Motivation and Applications: Given a query trajectory T , a constant k, a time interval [t0,t1], and
a trajectory dataset S, the top-k nearest neighbor trajectories problem (k-NN), (k-NN, also know in the literature as k-most-similar trajectories), is to find in S the k closest (or most similar) trajectories from T active during [t0,t1]. k-NN trajectories is one of the most traditional query operations in trajectory
databases, and has received plenty of attention, e.g [31], [56], [130], [153], [158]. Applications include, for example, to identify the top-k vehicle’s trajectories in a frequent path in order to calculate their average fuel consumption during a certain period of time (e.g. peak hours with more traffic jam),
in order to optimize gas stations placement or logistics optimization. Other applications include identifying seasonal pattens in natural phenomena, such as hurricanes and tornadoes; determine migration patterns of certain groups of animals along the year; and sport research to aid coaches to identify movement patterns of top players. However, processing k-NN trajectories in a multi-user environment is challenging; the application may be serving hundreds of requests over the network, and k-NN search in general demands extensive use of computational resources. Furthermore, k-NN search for trajectories is a complex operation, unlike other simpler spatial objects, trajectories are essentially non-uniform sequential data with variable length, attached with both spatial and temporal attributes; one may also need to consider data uncertainty [191]. Overall, trajectories are considered similar if they follow a certain motion pattern, or move in a similar way (i.e. keep spatially close to each other) for the majority of their time extent.

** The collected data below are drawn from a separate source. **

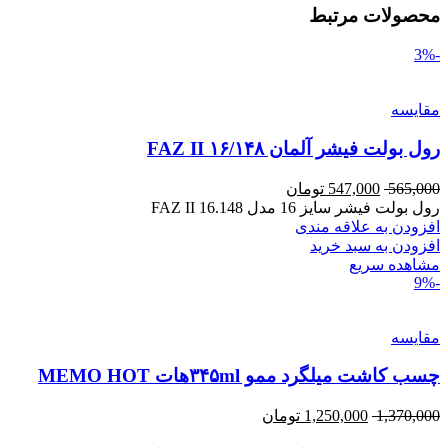
محصولات مرتبط
-3%
مقایسه
رول بولت فیشر آلمان ۱۶/۱۴۸ FAZ II
565,000
547,000
تومان
رول بولت فیشر سایز 16 مدل FAZ II 16.148
افزودن به علاقه مندی
افزودن به سبد خرید
مشاهده سریع
-9%
مقایسه
چسب کاشت میلگرد ممو ۳۴۵mlهات MEMO HOT
1,370,000
1,250,000
تومان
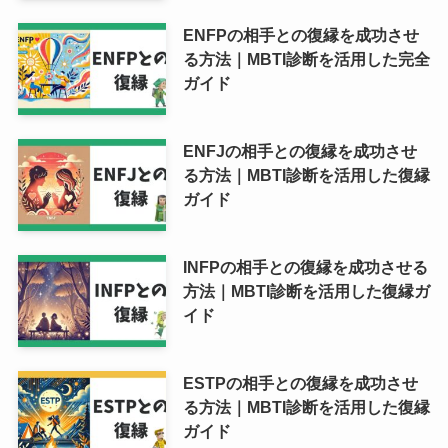
ENFPの相手との復縁を成功させ
る方法｜MBTI診断を活用した完全
ガイド
ENFJの相手との復縁を成功させ
る方法｜MBTI診断を活用した復縁
ガイド
INFPの相手との復縁を成功させる
方法｜MBTI診断を活用した復縁ガ
イド
ESTPの相手との復縁を成功させ
る方法｜MBTI診断を活用した復縁
ガイド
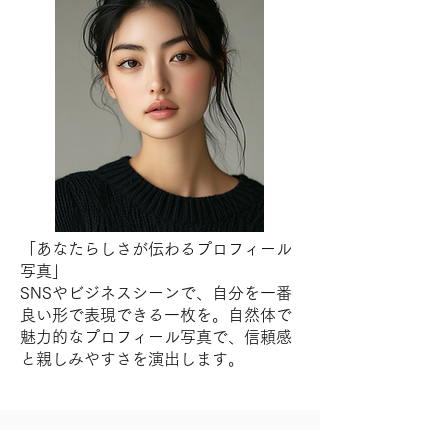
「あなたらしさが伝わるプロフィール
写真」
SNSやビジネスシーンで、自分を一番
良い形で表現できる一枚を。自然体で
魅力的なプロフィール写真で、信頼感
と親しみやすさを演出します。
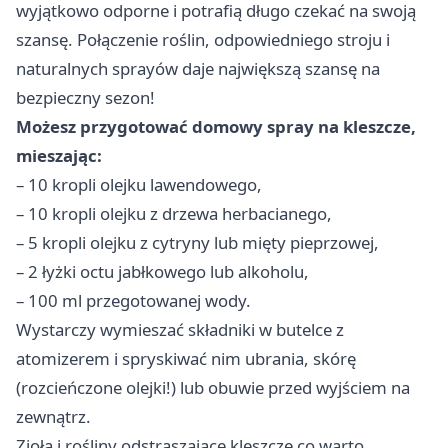
wyjątkowo odporne i potrafią długo czekać na swoją
szansę. Połączenie roślin, odpowiedniego stroju i
naturalnych sprayów daje największą szansę na
bezpieczny sezon!
Możesz przygotować domowy spray na kleszcze,
mieszając:
– 10 kropli olejku lawendowego,
– 10 kropli olejku z drzewa herbacianego,
– 5 kropli olejku z cytryny lub mięty pieprzowej,
– 2 łyżki octu jabłkowego lub alkoholu,
– 100 ml przegotowanej wody.
Wystarczy wymieszać składniki w butelce z
atomizerem i spryskiwać nim ubrania, skórę
(rozcieńczone olejki!) lub obuwie przed wyjściem na
zewnątrz.
Zioła i rośliny odstraszające kleszcze co warto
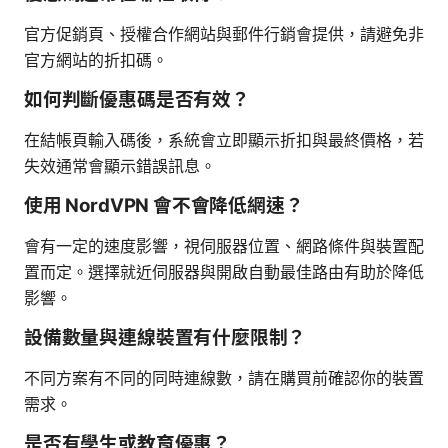
官方促銷頁、授權合作網站與郵件行銷會提供，請避免非
官方網站的折扣碼。
如何判斷優惠碼是否有效？
在結帳頁輸入碼後，系統會立即顯示折扣與最終價格，若
失效通常會顯示錯誤訊息。
使用 NordVPN 會不會降低網速？
會有一定的速度影響，視伺服器位置、網路條件與裝置配
置而定。選擇就近伺服器與開啟自動最佳路由有助於降低
影響。
設備數量與連線裝置有什麼限制？
不同方案有不同的同時連線數，請在購買前確認你的裝置
需求。
是否有學生或教育優惠？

The Case for Spark: The massive amount of GPS data available, as well as the increasing number of trajectory data application users, demands more robust, reliable and scalable solutions, since real-world location-based service should be able to serve multiple requests over large-scale datasets. Therefore, a typical solution is to consider distributed parallel computation with frameworks such as MapReduce (MR) [39], which provides an abstraction for parallel computation and efficient resources allocation of concurrent threads. MR has became very popular with the increasing interest in moving data into cloud-based systems, multi-core servers, and commodity clusters. Spark [181], on the other hand, provides a MR solution with the goal of speeding up data processing by storing data in main- memory [14], [105], [182], [185]; furthermore, Spark is particularly suitable for iterative algorithms, such as k-NN search.